Write out every line of the listing again, with "Pusat" changed to "Balai" wherever it appears and nothing else altered. Omit the pictures from your answer.
[DATA RECORDS Boundary: Start]
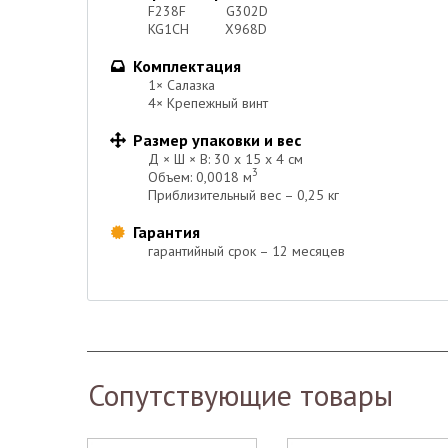
F238F G302D
KG1CH X968D
Комплектация

1× Салазка
4× Крепежный винт
Размер упаковки и вес

Д × Ш × В: 30 х 15 х 4 см
3
Объем: 0,0018 м
Приблизительный вес – 0,25 кг
Гарантия

гарантийный срок – 12 месяцев
Сопутствующие товары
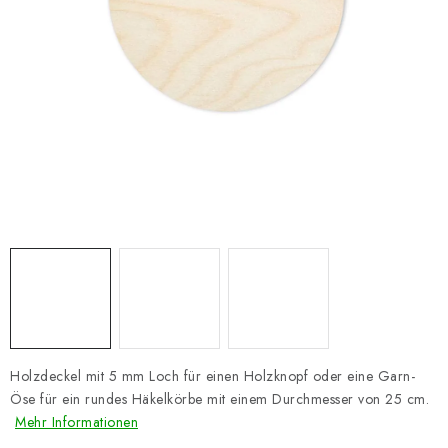
Datenschutzerklärung
Impressum
Holzdeckel mit 5 mm Loch für einen Holzknopf oder eine Garn-
Öse für ein rundes Häkelkörbe mit einem Durchmesser von 25 cm.
Mehr Informationen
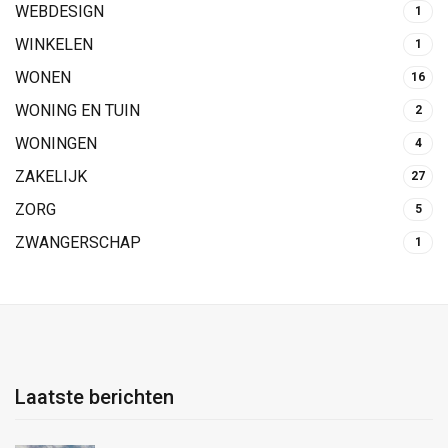
WEBDESIGN
1
WINKELEN
1
WONEN
16
WONING EN TUIN
2
WONINGEN
4
ZAKELIJK
27
ZORG
5
ZWANGERSCHAP
1
Laatste berichten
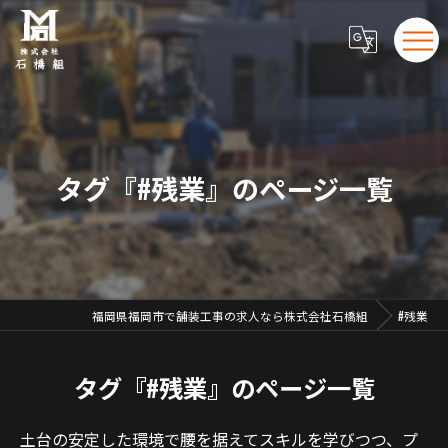
タグ『#残業』のページ一覧
福岡県福岡市で舗装工事の求人なら株式会社石橋組
#残業
タグ『#残業』のページ一覧
土台の安定した環境で腰を据えてスキルを学びつつ、プ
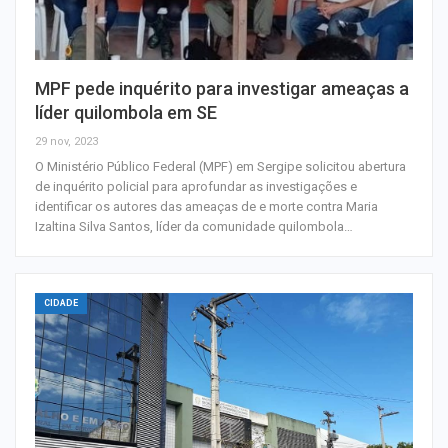
MPF pede inquérito para investigar ameaças a
líder quilombola em SE
29 nov, 2023
O Ministério Público Federal (MPF) em Sergipe solicitou abertura
de inquérito policial para aprofundar as investigações e
identificar os autores das ameaças de e morte contra Maria
Izaltina Silva Santos, líder da comunidade quilombola…
CIDADE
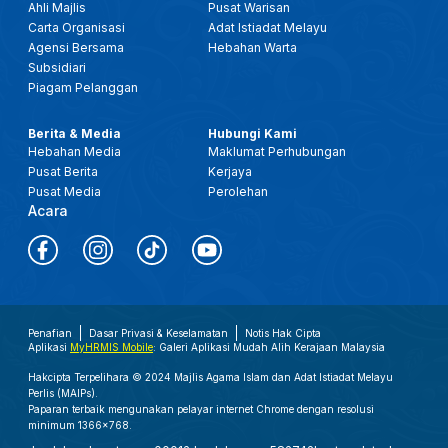
Ahli Majlis
Pusat Warisan
Carta Organisasi
Adat Istiadat Melayu
Agensi Bersama
Hebahan Warta
Subsidiari
Piagam Pelanggan
Berita & Media
Hubungi Kami
Hebahan Media
Maklumat Perhubungan
Pusat Berita
Kerjaya
Pusat Media
Perolehan
Acara
Penafian
Dasar Privasi & Keselamatan
Notis Hak Cipta
Aplikasi
MyHRMIS Mobile
: Galeri Aplikasi Mudah Alih Kerajaan Malaysia
Hakcipta Terpelihara © 2024 Majlis Agama Islam dan Adat Istiadat Melayu
Perlis (MAIPs).
Paparan terbaik mengunakan pelayar internet Chrome dengan resolusi
minimum 1366x768.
[DATA RECORDS Boundary: End]
- [REPLY]
F238F G302D
KG1CH X968D
Комплектация

1× Салазка
4× Крепежный винт
Размер упаковки и вес

Д × Ш × В: 30 х 15 х 4 см
3
Объем: 0,0018 м
Приблизительный вес – 0,25 кг
Гарантия

гарантийный срок – 12 месяцев
Сопутствующие товары
Datenschutzerklärung
Impressum
Holzdeckel mit 5 mm Loch für einen Holzknopf oder eine Garn-
Öse für ein rundes Häkelkörbe mit einem Durchmesser von 25 cm.
Mehr Informationen
WEBDESIGN
1
WINKELEN
1
WONEN
16
WONING EN TUIN
2
WONINGEN
4
ZAKELIJK
27
ZORG
5
ZWANGERSCHAP
1
Laatste berichten
タグ『#残業』のページ一覧
福岡県福岡市で舗装工事の求人なら株式会社石橋組
#残業
タグ『#残業』のページ一覧
土台の安定した環境で腰を据えてスキルを学びつつ、プ
MPF pede inquérito para investigar ameaças a
líder quilombola em SE
29 nov, 2023
O Ministério Público Federal (MPF) em Sergipe solicitou abertura
de inquérito policial para aprofundar as investigações e
identificar os autores das ameaças de e morte contra Maria
Izaltina Silva Santos, líder da comunidade quilombola…
CIDADE
Ahli Majlis
Balai Warisan
Carta Organisasi
Adat Istiadat Melayu
Agensi Bersama
Hebahan Warta
Subsidiari
Piagam Pelanggan
Berita & Media
Hubungi Kami
Hebahan Media
Maklumat Perhubungan
Balai Berita
Kerjaya
Balai Media
Perolehan
Acara
Penafian
Dasar Privasi & Keselamatan
Notis Hak Cipta
Aplikasi
MyHRMIS Mobile
: Galeri Aplikasi Mudah Alih Kerajaan Malaysia
Hakcipta Terpelihara © 2024 Majlis Agama Islam dan Adat Istiadat Melayu
Perlis (MAIPs).
Paparan terbaik mengunakan pelayar internet Chrome dengan resolusi
minimum 1366x768.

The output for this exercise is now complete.